The envoy received support from another key international player when China insisted that rich countries should commit to large cuts in emissions of greenhouse gases, but declined to put a ceiling on its own levels.

Four months before the Copenhagen conference, which aims to produce a successor to the Kyoto Treaty, China’s chief climate change negotiator confirmed that the world’s leading polluter was holding out for developed countries to reduce emissions by 40 per cent from 1990 levels by 2020.

“We have all along believed that due to the historical responsibility of the developed nations, they must continue to take the lead with large reductions beyond 2012,” said Yu Qingtai.

India’s envoy, Shyam Saran, said his country would not take any measures that could restrict its growth. Instead, he said, it would fund developments to reduce carbon emissions, increase green power generation and improve energy efficiency.

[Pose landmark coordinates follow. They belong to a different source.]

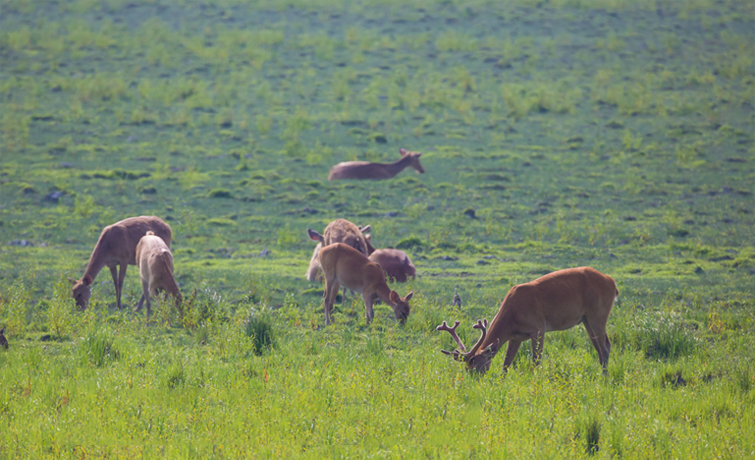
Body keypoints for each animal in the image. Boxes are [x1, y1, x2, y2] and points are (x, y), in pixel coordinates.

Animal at [438, 268, 620, 376]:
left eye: (477, 366)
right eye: (466, 368)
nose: (474, 382)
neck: (512, 316)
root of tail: (612, 282)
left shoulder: (538, 328)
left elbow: (536, 361)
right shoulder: (515, 336)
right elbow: (506, 364)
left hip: (598, 315)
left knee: (605, 347)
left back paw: (604, 378)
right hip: (586, 320)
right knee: (600, 348)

Any further measures demanded by developed countries would be taken only if full funding and technological support were provided, he said.

Mr Saran said his Government planned to bring electricity to remote villages by transforming agricultural waste into power. The Government would not yield to pressure from the “hypocritical” West, he said.

“No one is prepared to touch their living standards,” he said. “If you say, ‘You’re producing Tata Nanos [India's new car], what will that do to the world?’, but not talk about your two or three cars per family, it’s hypocritical.

“We can’t be ambitious if we all protect our turf. We need a collaborative response.”